Please copy out every line in the entries that includes the word "corners".

__Plain-text engineering files__:
• • • • •
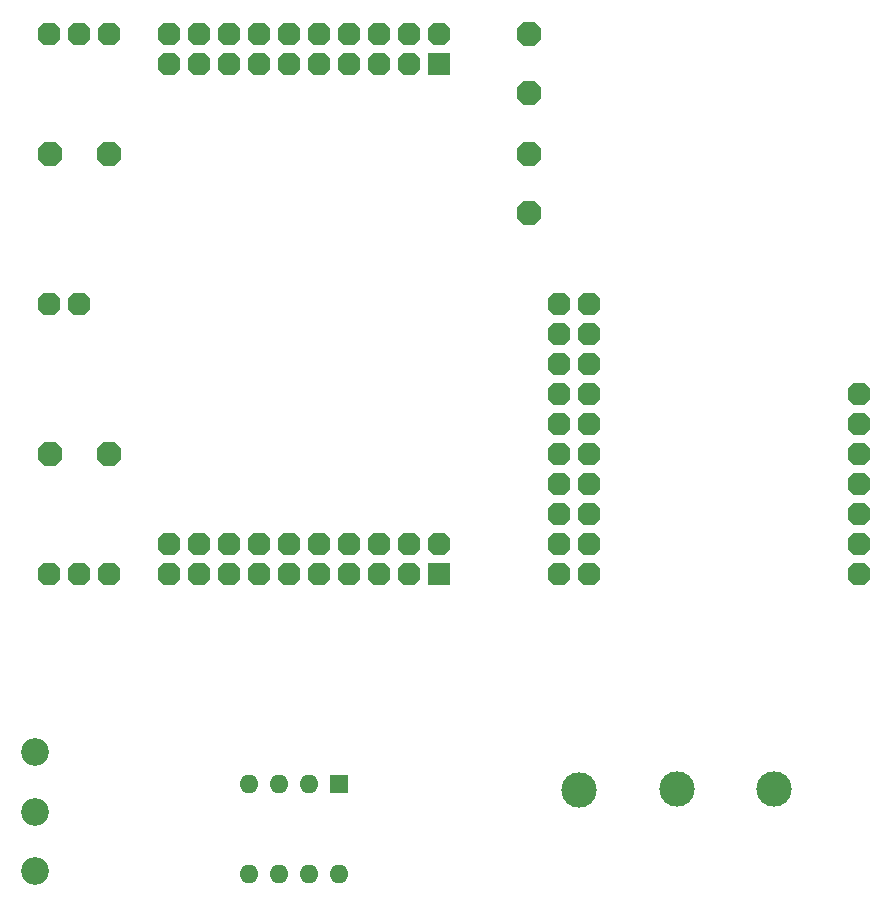
<source format=gbr>
%TF.GenerationSoftware,KiCad,Pcbnew,7.0.10*%
%TF.CreationDate,2025-04-16T22:41:53-06:00*%
%TF.ProjectId,Afinador_pcb,4166696e-6164-46f7-925f-7063622e6b69,rev?*%
%TF.SameCoordinates,Original*%
%TF.FileFunction,Soldermask,Bot*%
%TF.FilePolarity,Negative*%
%FSLAX46Y46*%
G04 Gerber Fmt 4.6, Leading zero omitted, Abs format (unit mm)*
G04 Created by KiCad (PCBNEW 7.0.10) date 2025-04-16 22:41:53*
%MOMM*%
%LPD*%
G01*
G04 APERTURE LIST*
G04 Aperture macros list*
%AMRoundRect*
0 Rectangle with rounded corners*
0 $1 Rounding radius*
0 $2 $3 $4 $5 $6 $7 $8 $9 X,Y pos of 4 corners*
0 Add a 4 corners polygon primitive as box body*
4,1,4,$2,$3,$4,$5,$6,$7,$8,$9,$2,$3,0*
0 Add four circle primitives for the rounded corners*
1,1,$1+$1,$2,$3*
1,1,$1+$1,$4,$5*
1,1,$1+$1,$6,$7*
1,1,$1+$1,$8,$9*
0 Add four rect primitives between the rounded corners*
20,1,$1+$1,$2,$3,$4,$5,0*
20,1,$1+$1,$4,$5,$6,$7,0*
20,1,$1+$1,$6,$7,$8,$9,0*
20,1,$1+$1,$8,$9,$2,$3,0*%
%AMFreePoly0*
4,1,25,0.403796,0.945077,0.459315,0.905684,0.905684,0.459315,0.953797,0.382744,0.965200,0.315631,0.965200,-0.315631,0.945077,-0.403796,0.905684,-0.459315,0.459315,-0.905684,0.382744,-0.953797,0.315631,-0.965200,-0.315631,-0.965200,-0.403796,-0.945077,-0.459315,-0.905684,-0.905684,-0.459315,-0.953797,-0.382744,-0.965200,-0.315631,-0.965200,0.315631,-0.945077,0.403796,-0.905684,0.459315,
-0.459315,0.905684,-0.382744,0.953797,-0.315631,0.965200,0.315631,0.965200,0.403796,0.945077,0.403796,0.945077,$1*%
%AMFreePoly1*
4,1,25,0.435359,1.021277,0.490878,0.981884,0.981884,0.490878,1.029997,0.414307,1.041400,0.347194,1.041400,-0.347194,1.021277,-0.435359,0.981884,-0.490878,0.490878,-0.981884,0.414307,-1.029997,0.347194,-1.041400,-0.347194,-1.041400,-0.435359,-1.021277,-0.490878,-0.981884,-0.981884,-0.490878,-1.029997,-0.414307,-1.041400,-0.347194,-1.041400,0.347194,-1.021277,0.435359,-0.981884,0.490878,
-0.490878,0.981884,-0.414307,1.029997,-0.347194,1.041400,0.347194,1.041400,0.435359,1.021277,0.435359,1.021277,$1*%
G04 Aperture macros list end*
%ADD10C,3.000000*%
%ADD11FreePoly0,90.000000*%
%ADD12FreePoly0,270.000000*%
%ADD13FreePoly1,180.000000*%
%ADD14FreePoly1,270.000000*%
%ADD15FreePoly0,180.000000*%
%ADD16RoundRect,0.203200X0.762000X0.762000X-0.762000X0.762000X-0.762000X-0.762000X0.762000X-0.762000X0*%
%ADD17C,2.340000*%
%ADD18O,1.600000X1.600000*%
%ADD19R,1.600000X1.600000*%
G04 APERTURE END LIST*
D10*
%TO.C,J2*%
X93204800Y-136455600D03*
X109689400Y-136404800D03*
X101485200Y-136430200D03*
%TD*%
D11*
%TO.C,MSP430F5529LP1*%
X91516200Y-118160800D03*
X94056200Y-118160800D03*
D12*
X116916200Y-118160800D03*
D11*
X91516200Y-115620800D03*
X94056200Y-115620800D03*
D12*
X116916200Y-115620800D03*
D11*
X91516200Y-113080800D03*
X94056200Y-113080800D03*
D12*
X116916200Y-113080800D03*
D11*
X91516200Y-110540800D03*
X94056200Y-110540800D03*
D12*
X116916200Y-110540800D03*
D13*
X48415000Y-108001400D03*
X53417400Y-108001400D03*
D11*
X91516200Y-108000800D03*
X94056200Y-108000800D03*
D12*
X116916200Y-108000800D03*
D11*
X91516200Y-105460800D03*
X94056200Y-105460800D03*
D12*
X116916200Y-105460800D03*
D11*
X91541600Y-102920800D03*
X94081600Y-102920800D03*
D12*
X116916200Y-102920800D03*
D11*
X91516200Y-100380800D03*
X94056200Y-100380800D03*
X91516200Y-97840800D03*
X94056200Y-97840800D03*
X48336200Y-95300800D03*
X50876200Y-95300800D03*
D12*
X91516200Y-95300800D03*
X94056200Y-95300800D03*
D14*
X88976800Y-87602000D03*
D13*
X48415000Y-82601400D03*
X53417400Y-82601400D03*
D14*
X88976800Y-82599600D03*
X88976800Y-77442000D03*
D12*
X50876200Y-118160800D03*
X53416200Y-118160800D03*
X50876200Y-72440800D03*
X53416200Y-72440800D03*
D15*
X58496200Y-118160800D03*
X61036200Y-118160800D03*
X63576200Y-118160800D03*
X66116200Y-118160800D03*
X68656200Y-118160800D03*
X71196200Y-118160800D03*
D14*
X88976800Y-72439600D03*
D15*
X73736200Y-118160800D03*
X76276200Y-118160800D03*
X78816200Y-118160800D03*
X58496200Y-115620800D03*
X61036200Y-115620800D03*
X63576200Y-115620800D03*
X66116200Y-115620800D03*
X68656200Y-115620800D03*
X71196200Y-115620800D03*
X73736200Y-115620800D03*
X76276200Y-115620800D03*
X78816200Y-115620800D03*
X81356200Y-115620800D03*
X58496200Y-74980800D03*
X61036200Y-74980800D03*
X63576200Y-74980800D03*
X66116200Y-74980800D03*
X68656200Y-74980800D03*
X71196200Y-74980800D03*
X73736200Y-74980800D03*
X76276200Y-74980800D03*
D16*
X81356200Y-118160800D03*
D15*
X78816200Y-74980800D03*
D16*
X81356200Y-74980800D03*
D12*
X48336200Y-72440800D03*
D15*
X58496200Y-72440800D03*
X61036200Y-72440800D03*
X63576200Y-72440800D03*
X66116200Y-72440800D03*
X68656200Y-72440800D03*
X71196200Y-72440800D03*
X73736200Y-72440800D03*
X76276200Y-72440800D03*
X78816200Y-72440800D03*
D12*
X48336200Y-118160800D03*
D15*
X81356200Y-72440800D03*
%TD*%
D17*
%TO.C,RV1*%
X47147400Y-143303000D03*
X47147400Y-138303000D03*
X47147400Y-133303000D03*
%TD*%
D18*
%TO.C,U1*%
X72913400Y-143621600D03*
X70373400Y-143621600D03*
X67833400Y-143621600D03*
X65293400Y-143621600D03*
X65293400Y-136001600D03*
X67833400Y-136001600D03*
X70373400Y-136001600D03*
D19*
X72913400Y-136001600D03*
%TD*%
M02*

</source>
• • • • •
__RESULT FOR THIS EXERCISE__:
0 Rectangle with rounded corners*
0 $2 $3 $4 $5 $6 $7 $8 $9 X,Y pos of 4 corners*
0 Add a 4 corners polygon primitive as box body*
0 Add four circle primitives for the rounded corners*
0 Add four rect primitives between the rounded corners*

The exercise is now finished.